Türk sermaye devletinden BM'ye işgal çağrısı!

  • Arşiv
  • |
  • Siyasal Gündem
  • |
  • Dış Politika
  • |
  • 31 Ağustos 2012
  • 10:51

(31.08.12) - Suriye'ye dönük emperyalist müdahale senaryolarının gündemde olduğu bir süreçte Birleşmiş Milletler Güvenlik Konseyi Fransa'nın çağrısıyla toplandı.

Emperyalistler arası hegemonya kavgasının arenasına dönüşen BM Güvenlik Konseyi'nin gündeminde Suriye süreci vardı. Başını emperyalist devletlerin çektiği BM Güvenlik Konseyi'nin Fransa'da yaptığı toplantıdan yansıyanlar bu olguyu bir kez daha gözler önüne serdi.

Türk sermaye devletinden bilindik çağrı

Toplantıya Türk sermaye devletini temsilen Dışişleri Bakanı Ahmet Davutoğlu katıldı. Suriyeli mülteciler sorunu üzerinden sözde “insani” gerekçeler öne süren Davutoğlu, Suriye'ye dönük emperyalist müdahale çağrısını bir kez daha yineledi.
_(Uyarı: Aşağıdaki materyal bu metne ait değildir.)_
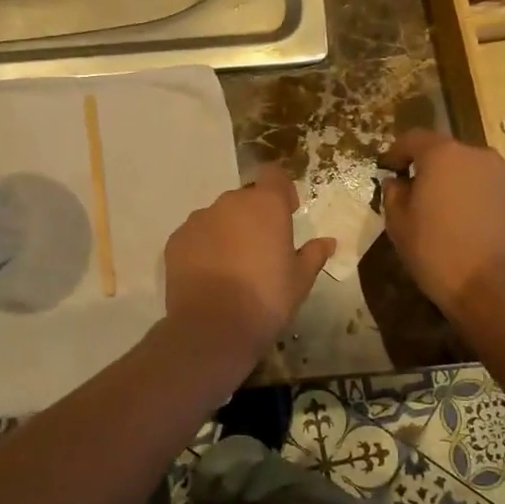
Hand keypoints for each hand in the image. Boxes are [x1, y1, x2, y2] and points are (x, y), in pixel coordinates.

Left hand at [163, 166, 333, 365]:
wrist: (212, 327)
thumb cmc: (266, 299)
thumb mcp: (300, 280)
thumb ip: (313, 255)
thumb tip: (328, 242)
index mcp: (266, 205)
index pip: (275, 176)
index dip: (282, 191)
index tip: (288, 213)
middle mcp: (230, 203)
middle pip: (246, 199)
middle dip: (254, 217)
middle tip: (262, 250)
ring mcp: (199, 219)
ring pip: (218, 217)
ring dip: (227, 232)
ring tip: (233, 267)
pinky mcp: (176, 240)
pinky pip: (196, 236)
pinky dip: (204, 247)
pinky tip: (210, 276)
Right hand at [380, 130, 504, 314]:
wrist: (495, 289)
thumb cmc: (437, 253)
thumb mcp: (398, 225)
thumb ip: (394, 193)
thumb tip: (398, 181)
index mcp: (443, 155)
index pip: (414, 138)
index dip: (398, 151)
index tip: (390, 168)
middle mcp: (480, 155)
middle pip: (451, 154)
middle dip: (436, 171)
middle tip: (426, 198)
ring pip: (480, 172)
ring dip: (467, 185)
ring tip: (460, 216)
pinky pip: (504, 192)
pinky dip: (492, 202)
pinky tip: (486, 229)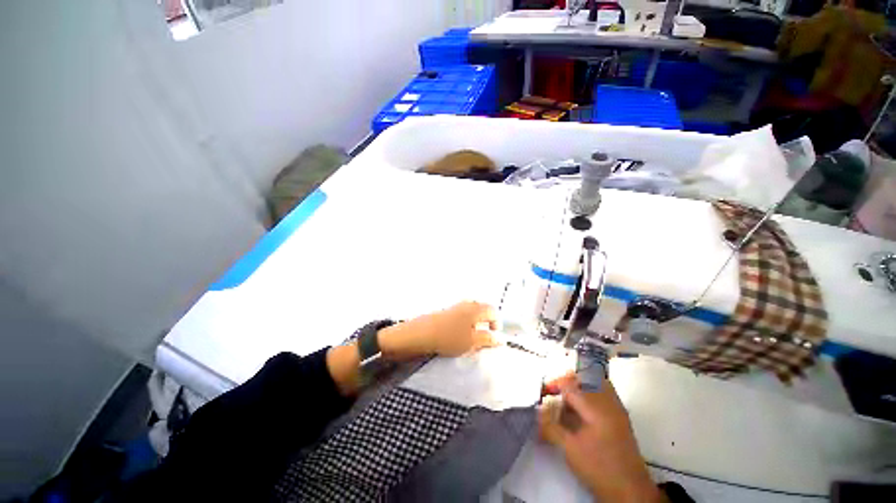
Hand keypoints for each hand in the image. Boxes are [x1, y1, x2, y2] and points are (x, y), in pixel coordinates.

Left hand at [379, 301, 498, 358]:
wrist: (422, 333)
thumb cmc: (449, 337)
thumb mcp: (471, 341)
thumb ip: (488, 339)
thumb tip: (500, 339)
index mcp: (475, 309)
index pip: (493, 311)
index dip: (497, 323)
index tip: (494, 336)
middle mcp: (467, 304)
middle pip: (483, 309)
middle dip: (487, 321)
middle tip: (484, 336)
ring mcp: (456, 306)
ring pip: (472, 311)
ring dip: (476, 322)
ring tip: (472, 336)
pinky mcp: (447, 311)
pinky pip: (463, 314)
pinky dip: (466, 322)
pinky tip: (460, 333)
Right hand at [539, 377, 665, 502]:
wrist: (631, 493)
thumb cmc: (599, 468)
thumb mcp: (570, 448)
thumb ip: (551, 426)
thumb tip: (537, 411)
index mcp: (596, 407)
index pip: (570, 385)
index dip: (553, 385)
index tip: (542, 393)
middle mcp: (609, 402)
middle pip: (586, 377)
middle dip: (567, 380)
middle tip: (554, 392)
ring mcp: (617, 410)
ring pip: (596, 384)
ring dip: (578, 387)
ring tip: (565, 399)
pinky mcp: (620, 419)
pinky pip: (603, 395)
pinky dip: (589, 395)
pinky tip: (579, 411)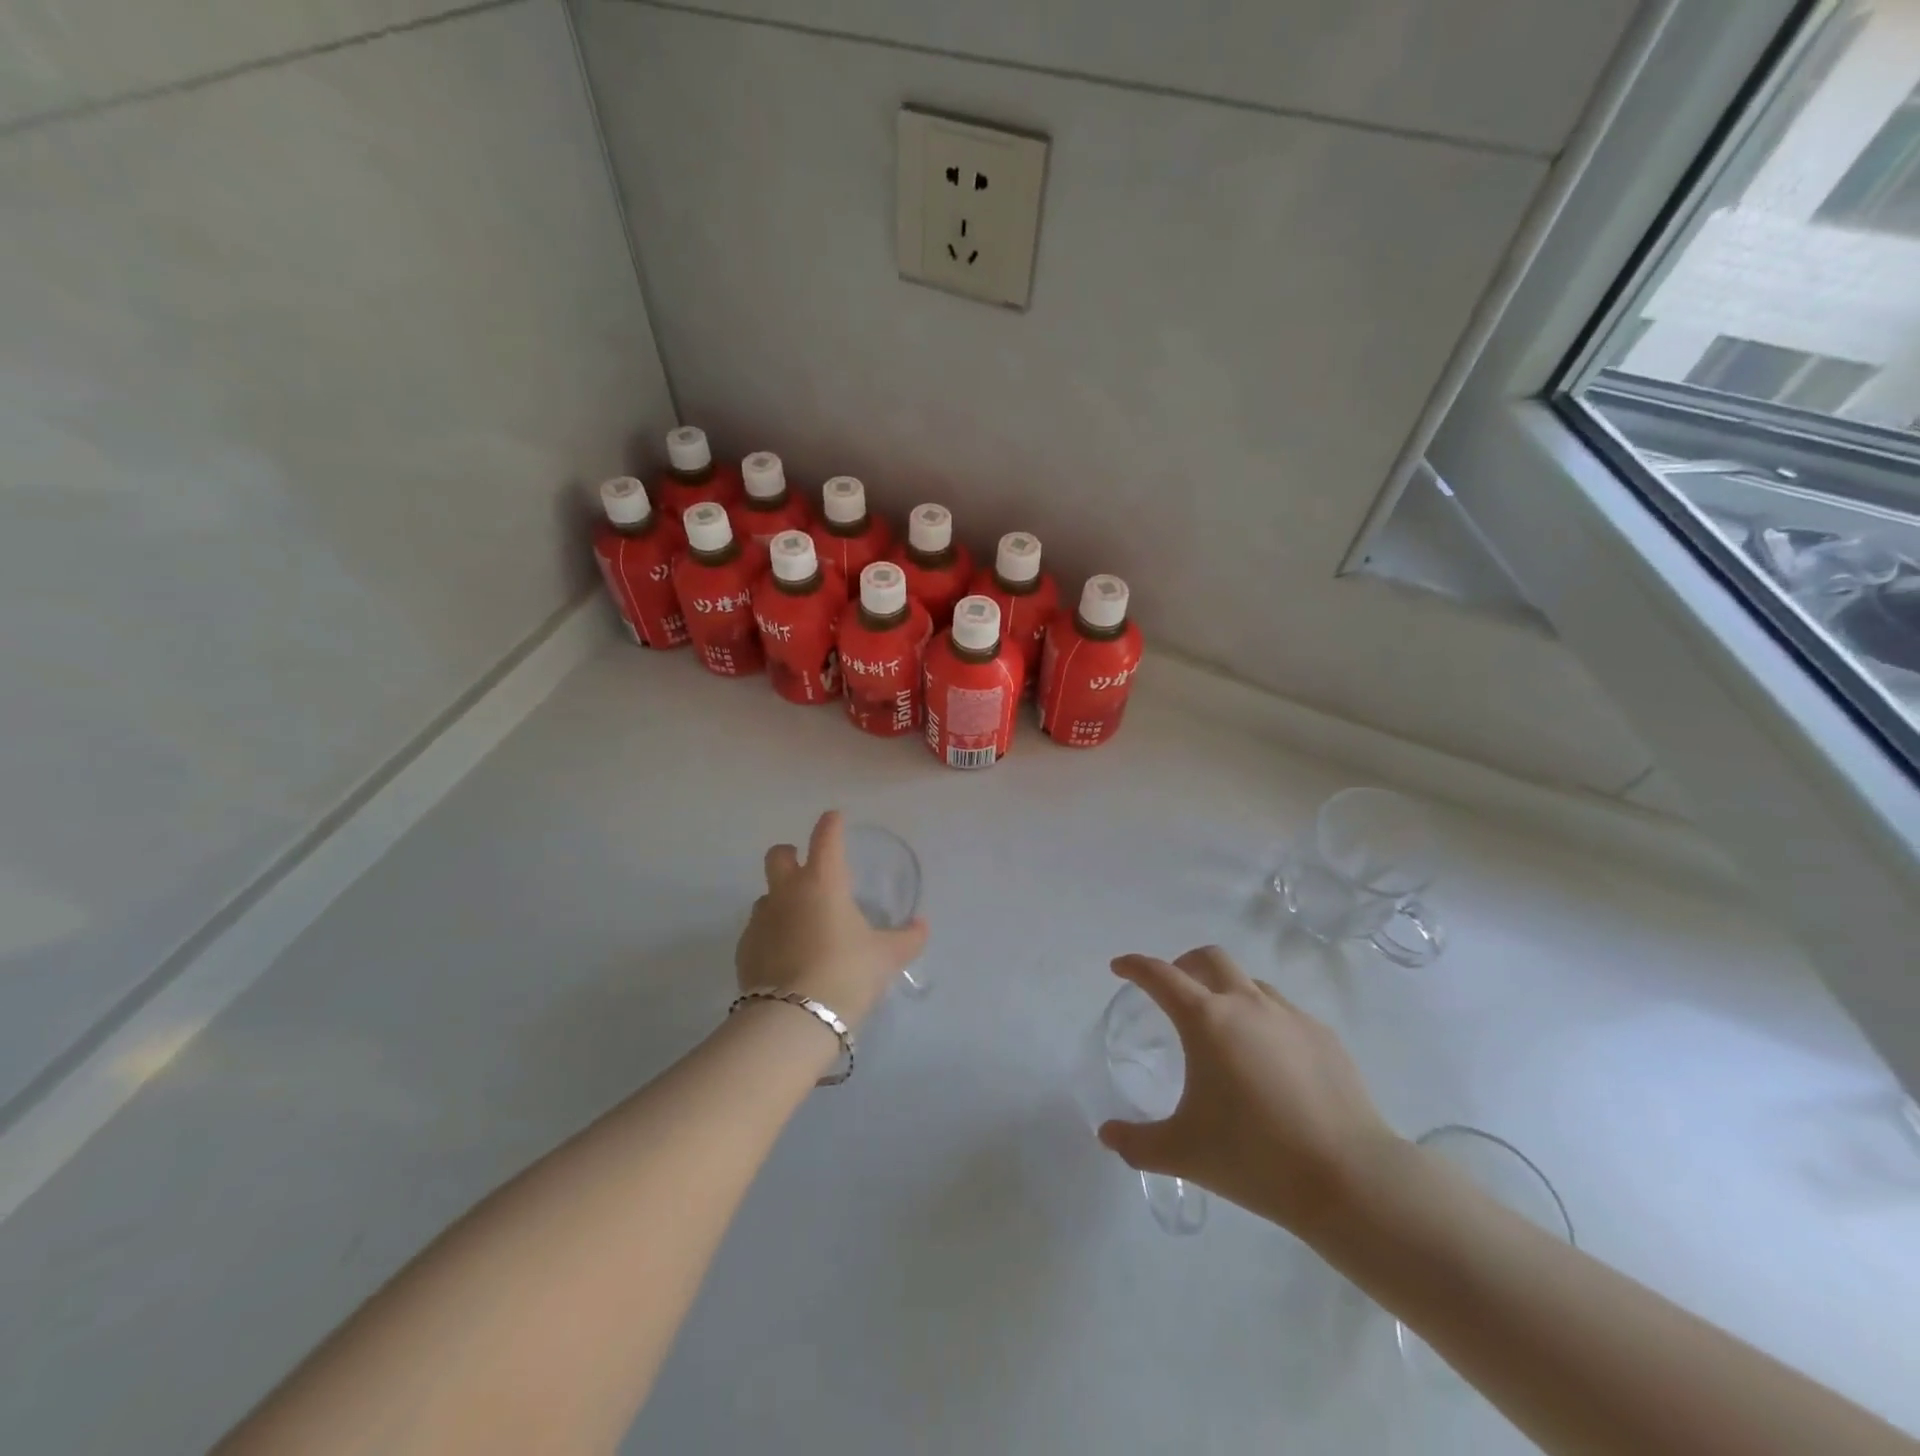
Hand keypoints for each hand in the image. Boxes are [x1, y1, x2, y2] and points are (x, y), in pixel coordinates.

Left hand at [735, 811, 928, 1029]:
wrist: (794, 1018)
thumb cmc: (847, 973)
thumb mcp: (886, 957)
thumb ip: (907, 939)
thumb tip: (922, 926)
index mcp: (823, 882)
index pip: (826, 838)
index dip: (831, 824)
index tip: (834, 819)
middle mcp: (787, 892)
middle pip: (779, 855)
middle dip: (791, 854)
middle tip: (806, 868)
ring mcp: (761, 919)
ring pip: (766, 895)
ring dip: (780, 899)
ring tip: (800, 923)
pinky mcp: (744, 949)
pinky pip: (757, 930)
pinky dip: (771, 934)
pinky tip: (785, 956)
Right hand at [1096, 947, 1403, 1238]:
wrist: (1350, 1178)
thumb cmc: (1255, 1157)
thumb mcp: (1183, 1153)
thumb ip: (1137, 1143)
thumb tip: (1106, 1135)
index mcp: (1206, 1020)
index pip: (1160, 976)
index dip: (1135, 966)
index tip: (1121, 967)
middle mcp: (1246, 1004)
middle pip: (1210, 959)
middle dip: (1185, 964)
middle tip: (1174, 990)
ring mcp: (1290, 1017)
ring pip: (1250, 983)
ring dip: (1227, 991)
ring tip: (1224, 1029)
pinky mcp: (1324, 1037)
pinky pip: (1284, 1013)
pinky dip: (1264, 1020)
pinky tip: (1270, 1061)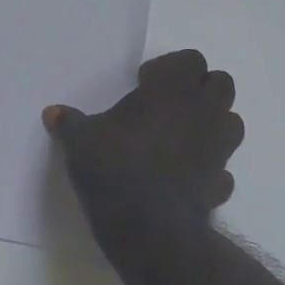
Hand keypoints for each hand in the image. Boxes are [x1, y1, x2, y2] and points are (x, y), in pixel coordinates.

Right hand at [43, 50, 243, 221]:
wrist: (146, 225)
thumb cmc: (113, 166)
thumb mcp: (80, 140)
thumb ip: (70, 122)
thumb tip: (52, 112)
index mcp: (172, 90)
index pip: (191, 59)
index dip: (169, 67)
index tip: (144, 82)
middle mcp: (203, 113)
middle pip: (221, 84)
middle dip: (199, 89)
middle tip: (167, 105)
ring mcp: (218, 149)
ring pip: (232, 123)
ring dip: (212, 124)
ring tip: (180, 137)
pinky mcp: (221, 184)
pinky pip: (222, 168)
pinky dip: (209, 167)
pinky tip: (185, 176)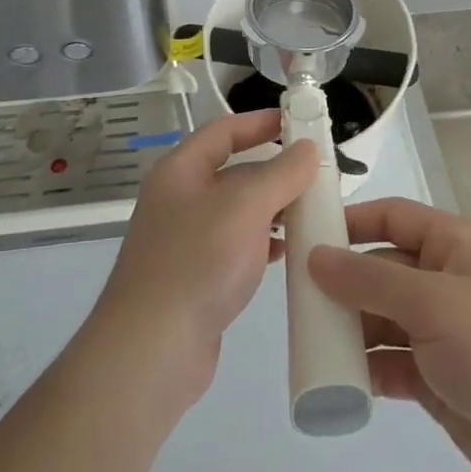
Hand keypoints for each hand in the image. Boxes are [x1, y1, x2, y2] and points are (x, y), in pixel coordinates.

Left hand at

Güvenlik Konseyi'ni hali hazırda kurulu olan mülteci kamplarına davet eden Ahmet Davutoğlu, gecikmeden “Suriye topraklarında mülteci kamplarının kurulması” gerektiğini ifade etti. Yine mülteci sorununu bahane göstererek 5 maddelik önerge sunan Davutoğlu Suriye hava sahasını uçuşa kapatmak için BM Güvenlik Konseyi'ni göreve çağırdı. Bu yaklaşımların arkasında “tampon bölgeler” oluşturmaya yönelik işgalci hesapların olduğu ise açık.

Emperyalistler arası çelişkiler ve güç dengeleri üzerinden Suriye sürecinde BM'nin “atıl” kalması, ABD adına savaş taşeronluğu yapan Türk sermaye devletini hayli huzursuz ediyor. Her fırsatta bu durumdan yakınan sermaye devleti son toplantıda yine Davutoğlu aracılığıyla BM'ye serzenişte bulundu. “Artık hareket zamanı” diyen Davutoğlu "BM kurumlarının Suriye konusunda beklentilerimizin gerisinde hareket ettiğine şahit olmaktan üzüntü duyuyorum" diyerek taşeronluğunu yaptığı batılı emperyalistler adına BM'yi harekete geçmeye çağırdı.

Emperyalistler arası çelişkiler derinleşiyor

Öte taraftan çıkarları çelişen emperyalist ülkelerin bir masa etrafında ortak karar almaları her geçen gün daha da zorlaşıyor. Son BM Güvenlik Konseyi toplantısı bu tablonun güncel bir yansıması oldu.

Türk sermaye devleti ve SUK (Suriye Ulusal Konseyi) gibi ABD ekseninde hareket eden güçlerin işgal çağrıları kimi emperyalist güçler tarafından temkinli karşılandı. Bu çerçevede BM toplantısı öncesi konuşan İngiltere Dışişleri Bakanı William Hague “güvenli bölge” oluşturulmasının zorlukları olabileceğini ifade etti. Hague, “Güvenli bölge gibi askeri müdahale gerektirebilecek bir şey için çok daha açık olmalıyız ve tabi ki böyle bir şey çok dikkatli değerlendirilmeli” diyerek bir kez daha emperyalistler arası derinleşen çelişkilere atıfta bulundu.

Hegemonya krizinin bir başka cephesini tutan Rusya'nın tavrı ise net. Toplantıda Suriye'ye yönelik yaptırımların son bulmasını talep eden Rusya, Suriye hava sahasının uçuşa kapatılmasına ve tampon bölge oluşturulmasına karşı olduğunu bir kez daha ifade etti.

Süreç kapsamlı bir yıkıma doğru ilerliyor

Bütün bu gelişmeler bölgenin kapsamlı bir emperyalist boğazlaşmaya doğru sürüklendiğini gösteriyor. Emperyalistler arası hegemonya krizinin nasıl seyredeceği, Suriye merkezli yaşanan gelişmelerin nasıl bir boyut alacağını şimdiden kestirmek zor. Fakat olayların seyri ve ortaya çıkan olgulara bakıldığında bölgesel bir savaşın kapıya dayandığını ifade etmek yanlış olmayacaktır.